Q: Can I use your TBARS Assay to measure the TBARS level in my blood?

A: No, our TBARS Assay Kit is strictly for use by researchers in a laboratory. It cannot be used for diagnostic use to test patient samples.


Q: How does the sensitivity of your MDA ELISA Kits compare to the TBARS Assay?

A: The MDA Adduct Competitive ELISA Kit is more sensitive than the TBARS Assay, but actually the two assays are not directly comparable.  The MDA ELISA is more specific and only measures MDA protein adducts, while TBARS measures total MDA, including free MDA and MDA adducts, resulting in higher values with the TBARS assay compared to the MDA Adduct ELISA.  If you are using samples that have a high hemoglobin content, you may want to consider using the ELISA since hemoglobin can interfere with the TBARS Assay.


Q: What is the butanol extraction?

A: Butanol extraction is an optional step performed on both the samples and standards. It is used to remove any remaining hemoglobin in the sample that could cause a false positive due to hemoglobin’s strong absorbance at 540 nm which is very close to MDA-TBA absorbance at 532 nm.  The pink color of the solution after the MDA-TBA adduct reaction can come from either the MDA-TBA or hemoglobin, so performing a butanol extraction allows you to measure just the color initiated from MDA-TBA adduct.


Q: Is the butanol step necessary?

A: The butanol extraction is an optional step that should be performed on serum samples or other samples that have high hemoglobin levels.  The butanol extraction step will remove hemoglobin from the sample, which has the same absorbance as the MDA-TBA complex and can cause a false positive if present in the sample.


Q: Is the butanol fraction the upper phase?

A: The butanol will be the upper (organic) phase after vortexing and will contain the MDA-TBA.   Hemoglobin, which is protein, will stay with lower (aqueous) phase.


Q: Why does your kit manual recommend using samples less than 1 month old?

A: The storage guidelines refer to the MDA modification, which is not very stable, and can begin to degrade after 1 month of storage at -80ºC.  Degradation may not be an issue if you are only interested in relative comparisons between samples that have been stored for the same length of time.  It may be more difficult to detect MDA in older samples, but this will depend on the initial level of MDA and the extent of degradation.


Q: What can I do if my samples have been stored at -80ºC for over a year?

A: For samples that have been at -80ºC for a year, you may want to consider testing a different marker such as 8-OHdG in DNA or protein carbonyl, both of which are very stable markers of oxidative stress.


Q: Is it necessary to add BHT to samples? 

A: BHT is an antioxidant that helps prevent samples from further oxidation during the assay and we don’t recommend omitting this from your samples.


Q: Is this compatible with liver tissue samples?

A: Liver samples can be used with the TBARS assay; however liver contains many red blood cells which can interfere with the assay.  When using liver samples with the TBARS assay, we recommend performing both the perfusion and butanol extraction steps to remove any remaining hemoglobin that can produce a false positive due to hemoglobin’s strong absorbance at 540 nm. 


Q: Is this assay compatible with plant samples that contain anthocyanins?

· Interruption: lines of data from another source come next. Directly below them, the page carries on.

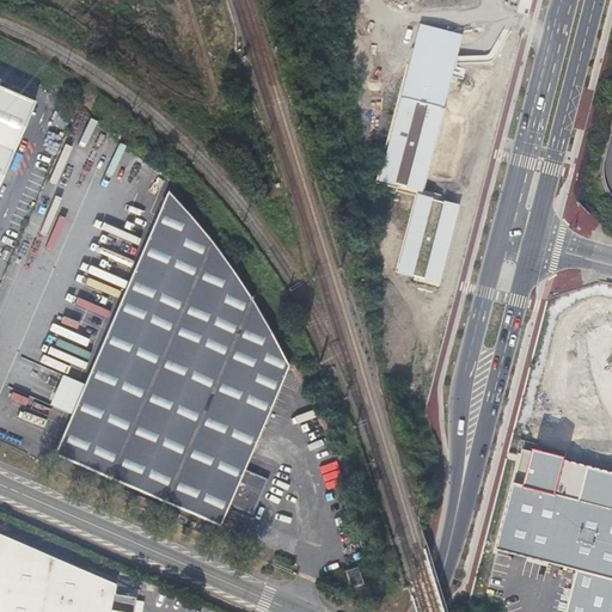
[(463,36),(420,24),(375,183),(414,194),(392,273),(439,285),(461,203),(420,191),(463,36)]
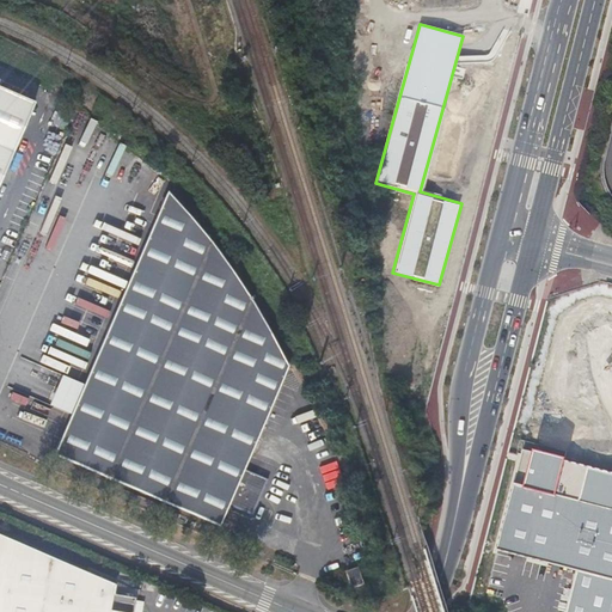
[(0,87),(0,173),(31,102),(0,87)]
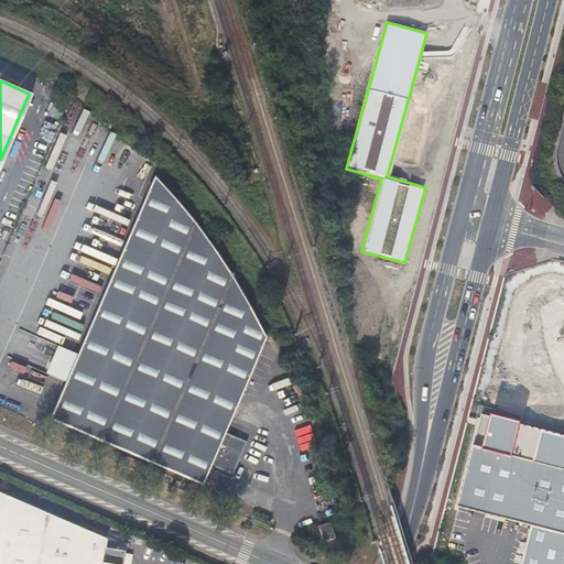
[(198,484),(208,463),(221,431),(262,336),(228,277),(192,223),(152,176),(46,419),(198,484)]
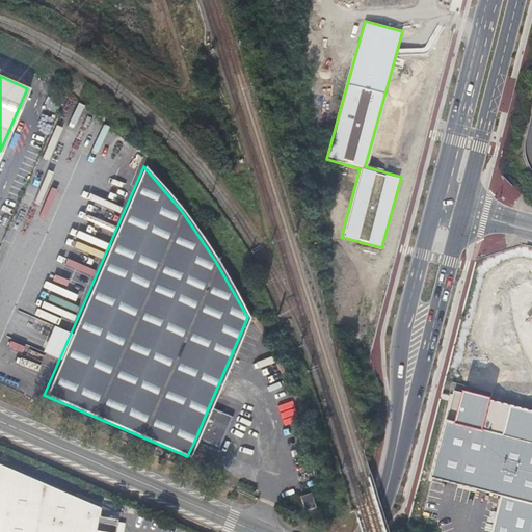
[(531,531),(531,410),(456,392),(432,479),(446,482),(504,498),(495,531),(531,531)]
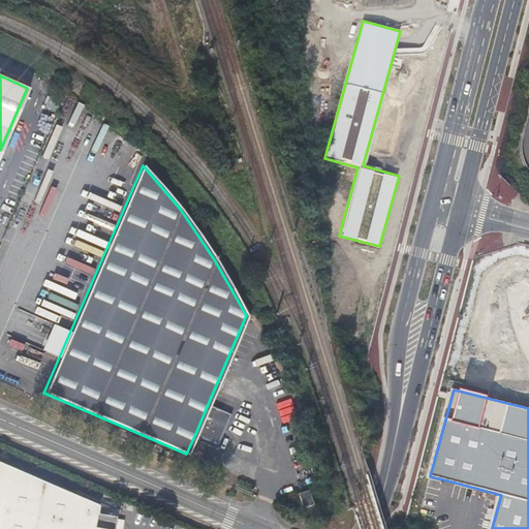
[(208,404),(195,434),(215,442),(228,413),(208,404)]
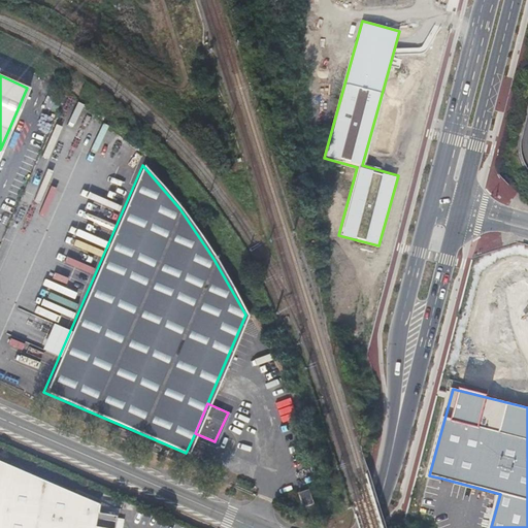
[(113,527),(117,514),(99,510),(100,502),(0,459),(0,527),(113,527)]
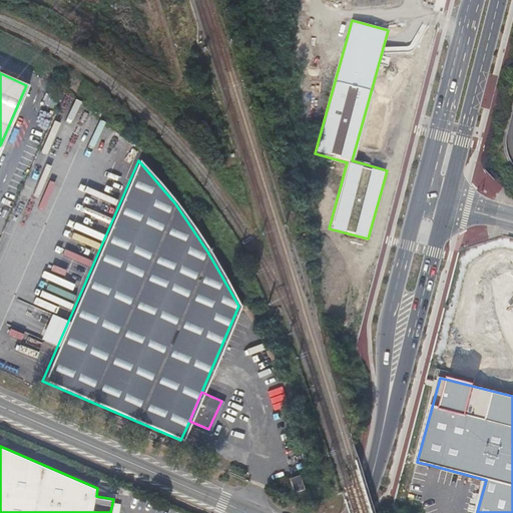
[(304,489),(299,474),(289,478),(294,493),(304,489)]
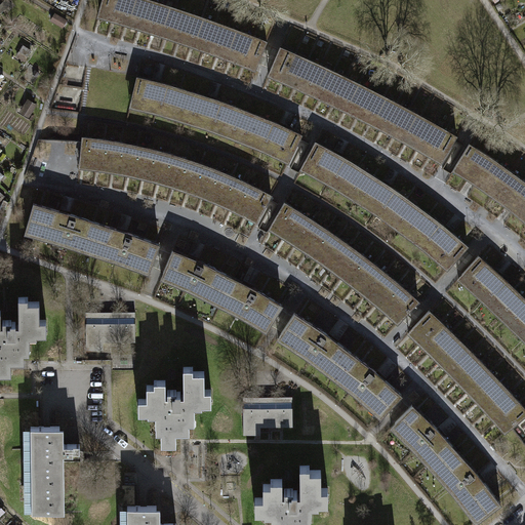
[(102,0),(99,11),(114,14),(117,0),(102,0)]
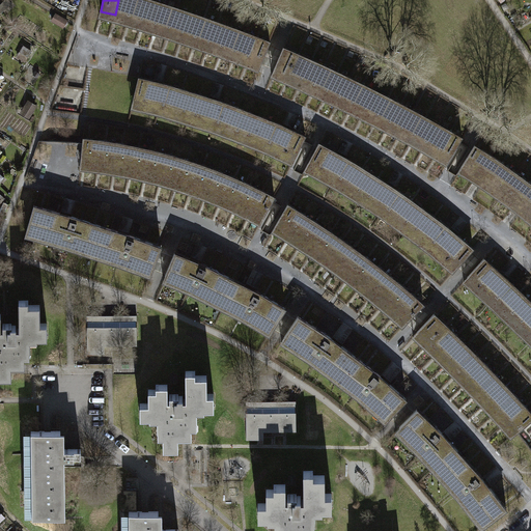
[(133,0),(118,0),(115,15),(128,19),(133,0)]
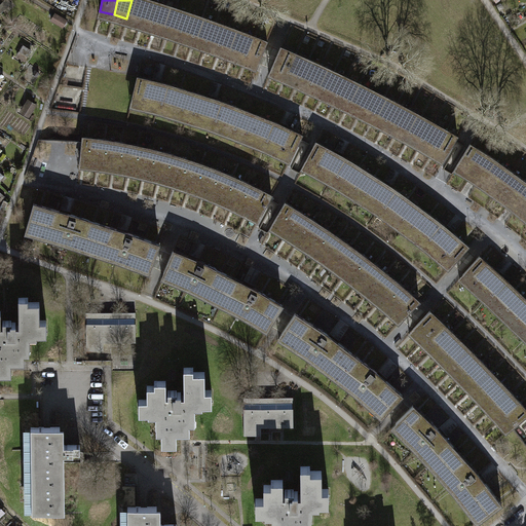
[(146,0),(132,0),(126,19),(140,23),(146,0)]
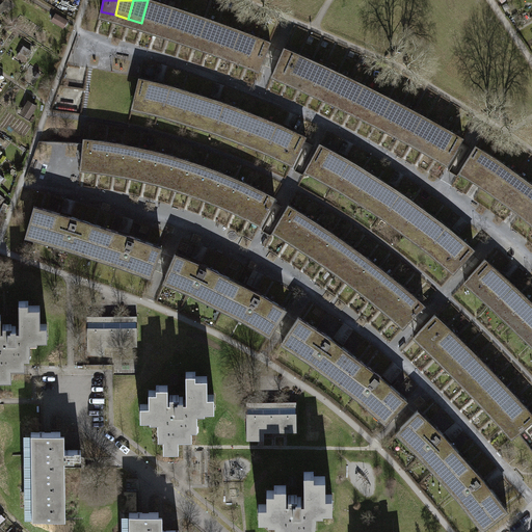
[(148,0),(141,23),(155,27),(162,3),(152,0),(148,0)]
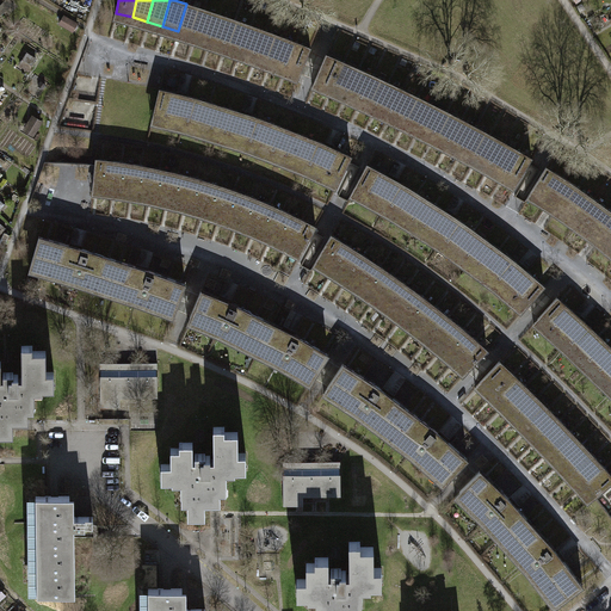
[(202,8),(186,4),(178,31),(193,36),(202,8)]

A: We have not tested the TBARS Assay with plant samples, but it should be compatible. The butanol extraction (step 8 of the assay protocol) should be performed, which will remove the anthocyanins to the aqueous phase.  There is evidence in the literature that the TBARS Assay has worked with plant samples.


Q: What is the best way to collect serum and plasma samples?

A: There is no specific collection protocol for use with the TBARS assay and any anticoagulant can be used.  Samples should be used soon after collection since MDA is not stable, and samples can only be stored at -80 C for up to 1-2 months.


Q: Is the TBARS Assay compatible with samples of any species?

A: Our TBARS Assay is not species specific and can be used with samples from any species.